The film shows Mercury getting increasingly sickly in Munich. Returning to London in 1985, he receives his diagnosis and tells his bandmates the news shortly before the concert. They, along with Austin and Hutton, watch him give the performance of his life knowing there is a death sentence hanging over him.

This is perhaps the movie’s biggest departure from the facts. It’s widely disputed when, precisely, Mercury contracted the disease—biographer Jones claims it could have been as early as 1982—but he lived for six more years after the Live Aid performance and didn’t tell his bandmates about his diagnosis until 1989. Taylor recalled Mercury saying, “You probably realize what my problem is. Well, that’s it and I don’t want it to make a difference. I don’t want it to be known. I don’t want to talk about it. I just want to get on and work until I fucking well drop,” and this is what he did. Despite rumors fueled by Mercury’s increasingly gaunt appearance, colleagues and friends continued to deny he was ill, until Mercury released a statement acknowledging he had the disease the day before his death.

Live Aid

The band performs at Live Aid, in real life and in the movie.
The band performs at Live Aid, in real life and in the movie. Photo illustration of Slate. Photos by YouTube and Twentieth Century Fox Film Corp.

In the movie version of events, Mercury, misled into a solo deal by the deceitful Prenter, quits the band to do his own thing, creating some acrimony. When Bob Geldof offers the Live Aid slot in spring 1985, Mercury wants to do it, but it will mean making up with his bandmates.
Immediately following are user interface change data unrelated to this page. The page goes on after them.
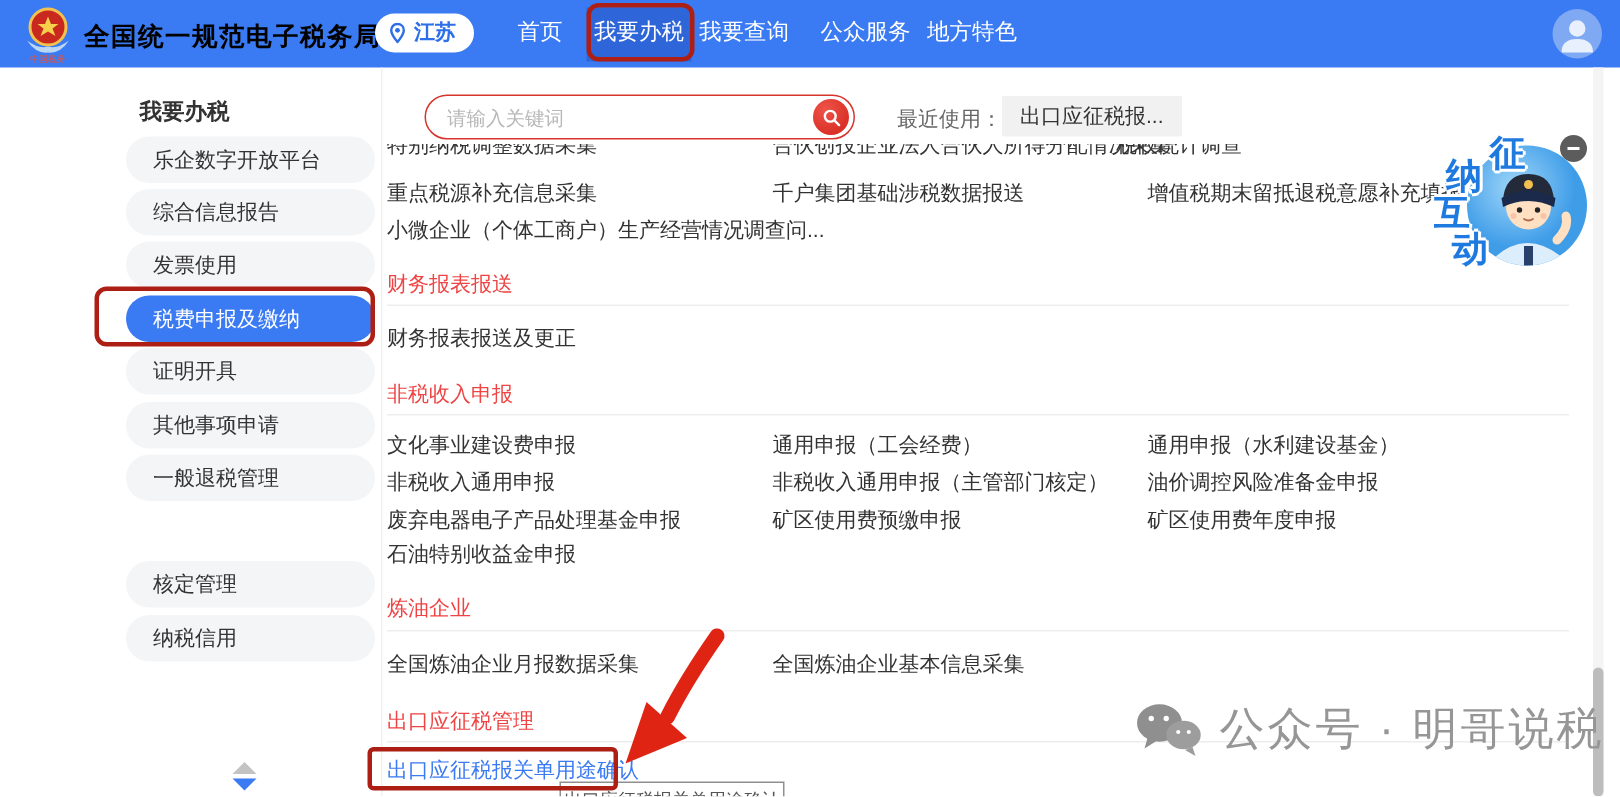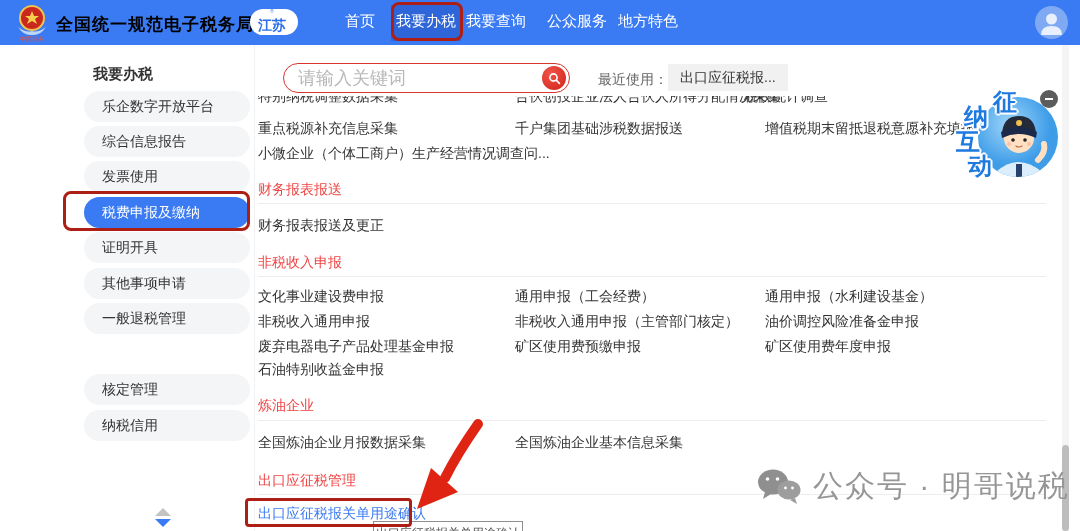--- a/index.html
+++ b/index.html
@@ -12,7 +12,7 @@
   .header { position:absolute; left:0; top:0; width:1080px; height:45px; background:#3a7af2; }
   .hd-title { position:absolute; left:56px; top:13px; color:#000000; font-size:17px; font-weight:bold; letter-spacing:1px; white-space:nowrap; }
   .loc-pill { position:absolute; left:250px; top:9px; height:26px; border-radius:13px; background:#fff;
-    display:flex; align-items:center; padding:0 12px 0 8px; gap:4px;flex-direction:column; }
+    display:flex; align-items:center; padding:0 12px 0 8px; gap:4px; }
   .loc-pill span { color:#2d6fe8; font-size:14px; font-weight:bold; }
   .nav-item { position:absolute; top:12px; color:#fff; font-size:15px; white-space:nowrap; cursor:pointer; }
   .nav-active-bg { position:absolute; left:391px; top:5px; width:70px; height:36px; background:#2e66d9; }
He calls a meeting and after some groveling and mea culpas, they take him back with only a very short window to prepare for the broadcast.

In fact, it wasn’t Queen’s inter-group relationships but their relationship with Geldof that led to complications and the last-minuteness of their invitation. Geldof had left the band out of his late 1984 charity fundraising record, “Do They Know It’s Christmas?,” because the band was in bad odor among progressives due to first playing Argentina in 1981—when the country’s military dictatorship was killing and “disappearing” leftists and ordinary citizens—and then compounding this by playing South Africa’s Sun City venue in October 1984 despite the U.N. having asked entertainers to boycott the apartheid regime and the British Musicians’ Union banning its members from playing Sun City. Meanwhile, there was no long breakup before the performance—they had returned from a world tour less than two months earlier—though their set (which is fairly faithfully reenacted) is widely considered one of the highlights of both Live Aid and Queen’s career.

Jim Hutton (Aaron McCusker)

In the film, Mercury first meets Hutton when the latter is a cater-waiter cleaning up the townhouse after one of the singer’s wild parties. The relationship doesn’t develop until 1985 just before Live Aid, when Mercury tracks Hutton down, having worked his way through the phone book.

In fact, Mercury first approached Hutton, who was then a barber in London’s swanky Savoy Hotel, at a gay club, but Hutton already had a partner and turned him down, though other accounts have them getting together immediately. In any event, the relationship evolved over the course of 1985, with Hutton moving into Mercury’s home (initially working as the gardener and keeping his own apartment for two years). He stayed with the singer until the end.